Dalam simulasi tersebut, tim akan menggunakan semprotan nozzle yang mencampurkan air dengan cairan microorganisme pengurai surfactant, seperti EM4, yang lebih biodegradable guna mempercepat pemecahan busa. DLH juga akan memasang jaring terapung untuk melokalisasi penyebarannya. Sejumlah perahu karet bermotor akan disiagakan di dalam dan luar area jaring untuk mendukung mobilitas petugas di lapangan.

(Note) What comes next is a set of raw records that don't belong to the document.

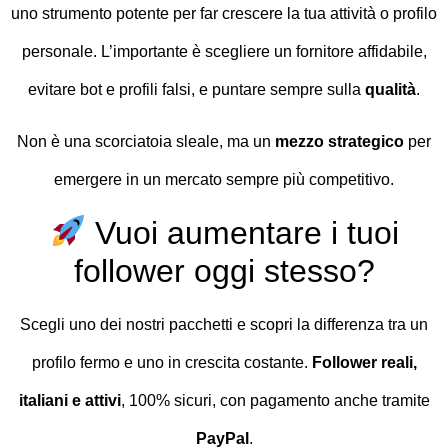
uno strumento potente per far crescere la tua attività o profilo
personale. L’importante è scegliere un fornitore affidabile,
evitare bot e profili falsi, e puntare sempre sulla
qualità
.
Non è una scorciatoia sleale, ma un
mezzo strategico
per
emergere in un mercato sempre più competitivo.
Vuoi aumentare i tuoi
follower oggi stesso?
Scegli uno dei nostri pacchetti e scopri la differenza tra un
profilo fermo e uno in crescita costante.
Follower reali,
italiani e attivi
, 100% sicuri, con pagamento anche tramite
PayPal
.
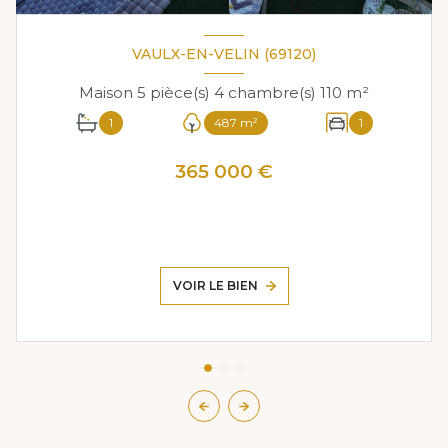
VAULX-EN-VELIN (69120)
Maison 5 pièce(s) 4 chambre(s) 110 m²
1
487 m²
1
365 000 €
VOIR LE BIEN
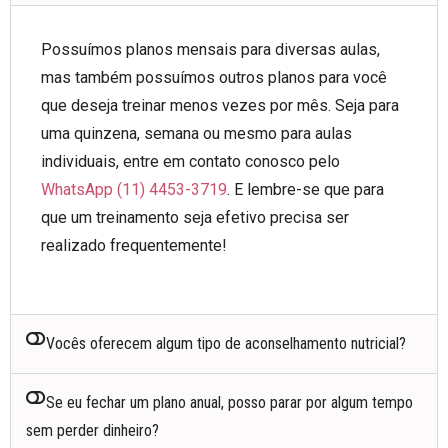
Possuímos planos mensais para diversas aulas,
mas também possuímos outros planos para você
que deseja treinar menos vezes por mês. Seja para
uma quinzena, semana ou mesmo para aulas
individuais, entre em contato conosco pelo
WhatsApp (11) 4453-3719
. E lembre-se que para
que um treinamento seja efetivo precisa ser
realizado frequentemente!
Vocês oferecem algum tipo de aconselhamento nutricial?
Se eu fechar um plano anual, posso parar por algum tempo
sem perder dinheiro?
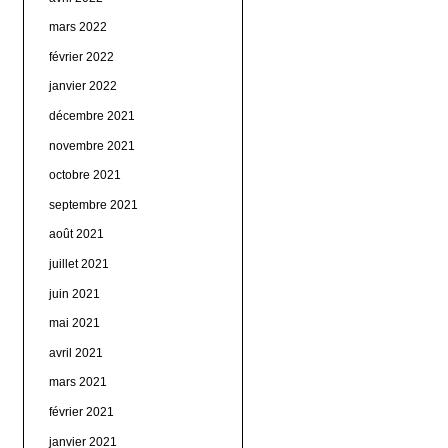
mars 2022
février 2022
janvier 2022
décembre 2021
novembre 2021
octobre 2021
septembre 2021
août 2021
juillet 2021
juin 2021
mai 2021
avril 2021
mars 2021
février 2021
janvier 2021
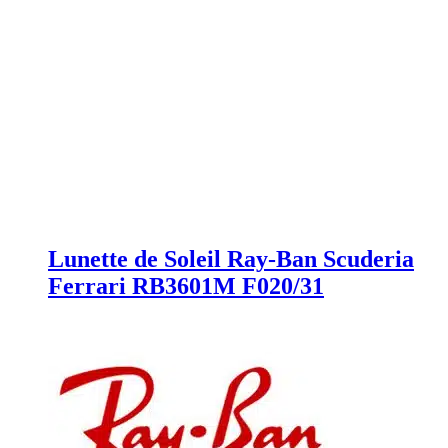
Lunette de Soleil Ray-Ban Scuderia
Ferrari RB3601M F020/31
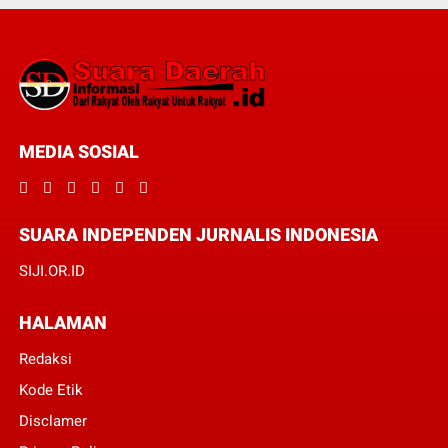
MEDIA SOSIAL
SUARA INDEPENDEN JURNALIS INDONESIA
SIJI.OR.ID
HALAMAN
Redaksi
Kode Etik
Disclamer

Di luar penanganan darurat, DLH menekankan pentingnya pencegahan jangka panjang. Salah satunya melalui penertiban pelaku usaha yang diwajibkan memiliki Surat Pernyataan Kesanggupan Pengelolaan dan Pemantauan Lingkungan Hidup (SPPL)—dokumen wajib bagi usaha berskala kecil, dengan luas lahan terbangun di bawah 1 hektare atau bangunan di bawah 5.000 meter persegi.
Asep mengingatkan, pelanggaran terhadap pengelolaan lingkungan dapat dikenakan sanksi pidana berdasarkan Peraturan Daerah DKI Jakarta Nomor 8 Tahun 2007 tentang Ketertiban Umum, dengan ancaman kurungan 10 hingga 90 hari atau denda antara Rp 100 ribu hingga Rp 30 juta. Selain itu, sesuai Peraturan Gubernur Nomor 122 Tahun 2005 tentang Air Limbah Domestik, pelanggar juga dapat dikenai sanksi administratif berupa pencabutan izin usaha dan penyegelan bangunan.
“Tahun ini kami fokus membina usaha kategori SPPL, dimulai dari kawasan Daerah Aliran Sungai (DAS) Ciliwung sebagai pilot project penguatan pengelolaan lingkungan sejak dari hulu,” kata Asep.